*** Opening Data supplied ***

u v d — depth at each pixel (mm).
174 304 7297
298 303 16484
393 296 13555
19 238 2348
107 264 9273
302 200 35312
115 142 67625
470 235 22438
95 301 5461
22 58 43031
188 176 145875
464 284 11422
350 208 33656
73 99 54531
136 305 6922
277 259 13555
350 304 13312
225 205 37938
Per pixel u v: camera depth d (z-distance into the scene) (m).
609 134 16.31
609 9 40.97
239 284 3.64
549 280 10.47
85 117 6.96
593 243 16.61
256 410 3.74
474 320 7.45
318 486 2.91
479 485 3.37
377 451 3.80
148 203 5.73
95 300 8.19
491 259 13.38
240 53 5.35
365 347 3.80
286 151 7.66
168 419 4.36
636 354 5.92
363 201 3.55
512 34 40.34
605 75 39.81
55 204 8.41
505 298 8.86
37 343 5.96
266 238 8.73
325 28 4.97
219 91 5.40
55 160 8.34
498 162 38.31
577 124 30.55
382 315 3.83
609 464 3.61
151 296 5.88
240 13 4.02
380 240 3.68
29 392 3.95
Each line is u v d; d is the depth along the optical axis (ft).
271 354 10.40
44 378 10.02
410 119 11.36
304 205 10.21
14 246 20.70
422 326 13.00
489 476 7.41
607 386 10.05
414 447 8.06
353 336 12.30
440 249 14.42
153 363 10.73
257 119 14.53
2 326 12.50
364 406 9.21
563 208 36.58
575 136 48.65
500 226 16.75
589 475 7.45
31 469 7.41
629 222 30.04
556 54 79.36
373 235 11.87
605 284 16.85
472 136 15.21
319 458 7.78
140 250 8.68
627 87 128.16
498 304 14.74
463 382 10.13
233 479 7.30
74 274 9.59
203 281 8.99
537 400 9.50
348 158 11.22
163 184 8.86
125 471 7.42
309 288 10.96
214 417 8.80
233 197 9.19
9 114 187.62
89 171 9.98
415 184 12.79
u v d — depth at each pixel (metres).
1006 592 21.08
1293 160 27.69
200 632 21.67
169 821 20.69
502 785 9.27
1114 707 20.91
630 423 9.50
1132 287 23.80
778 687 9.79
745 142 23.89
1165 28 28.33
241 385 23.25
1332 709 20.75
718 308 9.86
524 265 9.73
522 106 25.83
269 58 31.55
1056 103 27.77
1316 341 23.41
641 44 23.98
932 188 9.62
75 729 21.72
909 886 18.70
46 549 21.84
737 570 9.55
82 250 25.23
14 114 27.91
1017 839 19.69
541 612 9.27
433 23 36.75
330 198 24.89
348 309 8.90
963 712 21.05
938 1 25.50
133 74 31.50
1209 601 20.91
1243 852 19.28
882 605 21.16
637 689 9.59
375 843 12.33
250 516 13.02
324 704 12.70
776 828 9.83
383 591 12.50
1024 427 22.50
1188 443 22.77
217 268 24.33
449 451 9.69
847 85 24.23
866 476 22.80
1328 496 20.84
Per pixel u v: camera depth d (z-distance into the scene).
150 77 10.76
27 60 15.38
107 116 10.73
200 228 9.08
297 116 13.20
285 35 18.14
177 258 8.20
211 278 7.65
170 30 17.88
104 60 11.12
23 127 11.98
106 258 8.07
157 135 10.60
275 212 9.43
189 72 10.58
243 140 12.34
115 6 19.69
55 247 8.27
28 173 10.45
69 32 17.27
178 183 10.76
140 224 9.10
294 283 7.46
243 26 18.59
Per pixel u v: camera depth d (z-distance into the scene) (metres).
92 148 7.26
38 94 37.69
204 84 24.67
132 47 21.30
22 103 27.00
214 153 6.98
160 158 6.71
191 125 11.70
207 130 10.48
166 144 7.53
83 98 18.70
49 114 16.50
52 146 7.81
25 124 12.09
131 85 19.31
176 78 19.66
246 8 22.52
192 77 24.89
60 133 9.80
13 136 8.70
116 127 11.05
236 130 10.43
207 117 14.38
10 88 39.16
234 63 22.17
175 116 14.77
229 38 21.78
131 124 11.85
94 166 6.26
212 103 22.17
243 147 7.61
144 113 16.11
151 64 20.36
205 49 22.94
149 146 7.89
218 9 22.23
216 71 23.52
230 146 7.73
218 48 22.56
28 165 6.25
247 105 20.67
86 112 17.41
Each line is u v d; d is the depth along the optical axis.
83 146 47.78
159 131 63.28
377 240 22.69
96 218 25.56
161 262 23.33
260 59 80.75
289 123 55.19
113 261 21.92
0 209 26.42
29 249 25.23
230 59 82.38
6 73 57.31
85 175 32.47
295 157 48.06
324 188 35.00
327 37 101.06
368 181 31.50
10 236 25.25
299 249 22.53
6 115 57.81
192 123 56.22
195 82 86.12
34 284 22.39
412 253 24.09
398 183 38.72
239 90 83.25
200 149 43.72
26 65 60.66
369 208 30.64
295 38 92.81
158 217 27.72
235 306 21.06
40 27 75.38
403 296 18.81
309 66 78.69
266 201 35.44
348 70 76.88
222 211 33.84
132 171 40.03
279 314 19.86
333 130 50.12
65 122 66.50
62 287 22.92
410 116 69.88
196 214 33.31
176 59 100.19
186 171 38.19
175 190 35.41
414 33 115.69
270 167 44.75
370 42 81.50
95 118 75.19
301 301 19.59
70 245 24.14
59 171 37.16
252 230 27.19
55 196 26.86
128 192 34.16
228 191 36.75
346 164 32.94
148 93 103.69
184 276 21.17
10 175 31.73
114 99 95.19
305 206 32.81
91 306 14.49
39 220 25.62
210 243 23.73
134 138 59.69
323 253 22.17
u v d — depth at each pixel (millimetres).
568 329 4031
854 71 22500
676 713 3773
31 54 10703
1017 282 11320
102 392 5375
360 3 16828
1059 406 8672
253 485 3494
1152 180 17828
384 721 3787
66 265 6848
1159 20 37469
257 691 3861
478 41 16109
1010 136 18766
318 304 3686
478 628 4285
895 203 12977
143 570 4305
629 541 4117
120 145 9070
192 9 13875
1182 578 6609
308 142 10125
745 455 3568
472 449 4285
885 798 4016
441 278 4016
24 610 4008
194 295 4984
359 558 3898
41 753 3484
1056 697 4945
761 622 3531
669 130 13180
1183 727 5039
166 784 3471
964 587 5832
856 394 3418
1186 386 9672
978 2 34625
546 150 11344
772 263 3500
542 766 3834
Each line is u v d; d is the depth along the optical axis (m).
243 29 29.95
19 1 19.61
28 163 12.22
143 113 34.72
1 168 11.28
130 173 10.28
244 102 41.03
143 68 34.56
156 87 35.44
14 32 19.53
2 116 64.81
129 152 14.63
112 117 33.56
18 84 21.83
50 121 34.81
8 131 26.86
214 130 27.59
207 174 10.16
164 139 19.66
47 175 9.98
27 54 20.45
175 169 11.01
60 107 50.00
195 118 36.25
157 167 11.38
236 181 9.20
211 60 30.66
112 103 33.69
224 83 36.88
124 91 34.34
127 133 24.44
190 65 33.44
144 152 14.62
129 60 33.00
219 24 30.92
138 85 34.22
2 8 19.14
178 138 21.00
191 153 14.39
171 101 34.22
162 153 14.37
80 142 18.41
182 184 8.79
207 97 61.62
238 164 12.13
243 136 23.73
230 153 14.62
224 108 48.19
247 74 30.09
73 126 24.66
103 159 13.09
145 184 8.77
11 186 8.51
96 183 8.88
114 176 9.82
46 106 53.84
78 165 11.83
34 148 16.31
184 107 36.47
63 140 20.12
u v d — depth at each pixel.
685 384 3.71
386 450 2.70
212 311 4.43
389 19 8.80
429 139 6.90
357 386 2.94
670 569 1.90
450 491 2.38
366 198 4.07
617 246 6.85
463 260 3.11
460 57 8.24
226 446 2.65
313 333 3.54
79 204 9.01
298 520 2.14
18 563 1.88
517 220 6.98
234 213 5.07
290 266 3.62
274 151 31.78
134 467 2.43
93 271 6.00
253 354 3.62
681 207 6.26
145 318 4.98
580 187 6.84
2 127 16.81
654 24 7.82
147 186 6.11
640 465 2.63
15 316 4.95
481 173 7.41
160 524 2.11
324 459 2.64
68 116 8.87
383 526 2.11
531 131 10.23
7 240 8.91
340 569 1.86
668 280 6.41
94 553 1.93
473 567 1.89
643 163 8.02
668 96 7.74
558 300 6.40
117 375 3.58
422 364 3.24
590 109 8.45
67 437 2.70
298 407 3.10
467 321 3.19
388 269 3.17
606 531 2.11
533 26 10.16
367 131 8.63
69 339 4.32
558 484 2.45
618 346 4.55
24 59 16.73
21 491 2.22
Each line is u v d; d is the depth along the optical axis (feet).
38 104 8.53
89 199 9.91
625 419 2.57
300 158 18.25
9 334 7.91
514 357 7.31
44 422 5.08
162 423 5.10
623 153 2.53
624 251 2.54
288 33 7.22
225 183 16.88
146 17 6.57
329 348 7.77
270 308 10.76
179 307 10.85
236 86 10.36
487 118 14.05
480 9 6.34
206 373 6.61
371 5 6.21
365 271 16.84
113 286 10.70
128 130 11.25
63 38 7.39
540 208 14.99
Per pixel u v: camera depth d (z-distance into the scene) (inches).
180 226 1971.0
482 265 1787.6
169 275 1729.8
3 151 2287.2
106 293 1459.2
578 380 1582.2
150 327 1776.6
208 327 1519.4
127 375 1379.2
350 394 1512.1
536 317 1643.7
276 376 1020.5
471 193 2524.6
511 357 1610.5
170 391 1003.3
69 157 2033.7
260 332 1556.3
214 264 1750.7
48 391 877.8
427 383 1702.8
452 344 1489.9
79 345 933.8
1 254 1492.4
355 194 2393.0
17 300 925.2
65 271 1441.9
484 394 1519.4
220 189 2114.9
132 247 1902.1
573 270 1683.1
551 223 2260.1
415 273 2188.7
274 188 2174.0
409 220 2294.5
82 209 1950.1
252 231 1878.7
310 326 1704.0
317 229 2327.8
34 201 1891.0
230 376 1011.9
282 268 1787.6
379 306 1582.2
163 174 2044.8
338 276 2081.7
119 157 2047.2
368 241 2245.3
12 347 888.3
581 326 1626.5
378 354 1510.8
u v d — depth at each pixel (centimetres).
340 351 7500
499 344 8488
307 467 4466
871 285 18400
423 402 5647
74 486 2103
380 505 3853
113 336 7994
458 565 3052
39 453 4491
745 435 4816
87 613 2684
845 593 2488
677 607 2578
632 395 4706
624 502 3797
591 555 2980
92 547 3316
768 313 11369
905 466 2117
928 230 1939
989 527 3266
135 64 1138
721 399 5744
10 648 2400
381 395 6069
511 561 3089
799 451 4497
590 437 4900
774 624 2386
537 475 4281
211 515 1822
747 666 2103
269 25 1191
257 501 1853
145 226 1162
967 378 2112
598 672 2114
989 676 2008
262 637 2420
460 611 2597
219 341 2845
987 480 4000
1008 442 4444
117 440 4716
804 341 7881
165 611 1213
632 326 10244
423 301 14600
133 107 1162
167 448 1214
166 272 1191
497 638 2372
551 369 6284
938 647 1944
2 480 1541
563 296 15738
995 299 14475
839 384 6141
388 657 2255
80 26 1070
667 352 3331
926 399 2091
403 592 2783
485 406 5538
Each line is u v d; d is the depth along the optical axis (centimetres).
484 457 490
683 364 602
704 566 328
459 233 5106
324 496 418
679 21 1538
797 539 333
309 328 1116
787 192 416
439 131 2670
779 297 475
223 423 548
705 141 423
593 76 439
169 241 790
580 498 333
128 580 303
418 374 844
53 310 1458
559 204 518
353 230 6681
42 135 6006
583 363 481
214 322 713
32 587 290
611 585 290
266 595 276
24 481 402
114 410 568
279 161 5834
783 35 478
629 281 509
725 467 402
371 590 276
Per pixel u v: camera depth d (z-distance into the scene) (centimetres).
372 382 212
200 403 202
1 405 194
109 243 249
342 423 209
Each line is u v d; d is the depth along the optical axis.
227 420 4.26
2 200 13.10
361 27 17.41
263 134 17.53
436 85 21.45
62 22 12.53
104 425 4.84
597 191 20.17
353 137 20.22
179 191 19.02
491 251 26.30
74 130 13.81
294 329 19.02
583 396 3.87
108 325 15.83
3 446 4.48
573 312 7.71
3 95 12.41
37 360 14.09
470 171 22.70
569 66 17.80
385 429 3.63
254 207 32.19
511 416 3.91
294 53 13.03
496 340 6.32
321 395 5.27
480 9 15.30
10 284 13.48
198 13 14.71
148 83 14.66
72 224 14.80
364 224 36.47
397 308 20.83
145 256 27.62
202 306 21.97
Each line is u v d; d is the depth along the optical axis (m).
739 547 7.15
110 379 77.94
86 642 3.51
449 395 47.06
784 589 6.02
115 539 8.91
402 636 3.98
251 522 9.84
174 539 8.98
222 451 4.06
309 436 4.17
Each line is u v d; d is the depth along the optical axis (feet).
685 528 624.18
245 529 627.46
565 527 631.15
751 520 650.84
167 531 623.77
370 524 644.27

*** Closing Data supplied ***

_What is required_: What you return should be exactly the lines above, starting at the one with "274 151 31.78" and ending at the one with "169 275 1729.8", and nothing else.

_Task solution_:
274 151 31.78
134 467 2.43
93 271 6.00
253 354 3.62
681 207 6.26
145 318 4.98
580 187 6.84
2 127 16.81
654 24 7.82
147 186 6.11
640 465 2.63
15 316 4.95
481 173 7.41
160 524 2.11
324 459 2.64
68 116 8.87
383 526 2.11
531 131 10.23
7 240 8.91
340 569 1.86
668 280 6.41
94 553 1.93
473 567 1.89
643 163 8.02
668 96 7.74
558 300 6.40
117 375 3.58
422 364 3.24
590 109 8.45
67 437 2.70
298 407 3.10
467 321 3.19
388 269 3.17
606 531 2.11
533 26 10.16
367 131 8.63
69 339 4.32
558 484 2.45
618 346 4.55
24 59 16.73
21 491 2.22
Each line is u v d; d is the depth along the optical axis (feet).
38 104 8.53
89 199 9.91
625 419 2.57
300 158 18.25
9 334 7.91
514 357 7.31
44 422 5.08
162 423 5.10
623 153 2.53
624 251 2.54
288 33 7.22
225 183 16.88
146 17 6.57
329 348 7.77
270 308 10.76
179 307 10.85
236 86 10.36
487 118 14.05
480 9 6.34
206 373 6.61
371 5 6.21
365 271 16.84
113 286 10.70
128 130 11.25
63 38 7.39
540 208 14.99
Per pixel u v: camera depth d (z-distance into the scene) (inches).
180 226 1971.0
482 265 1787.6
169 275 1729.8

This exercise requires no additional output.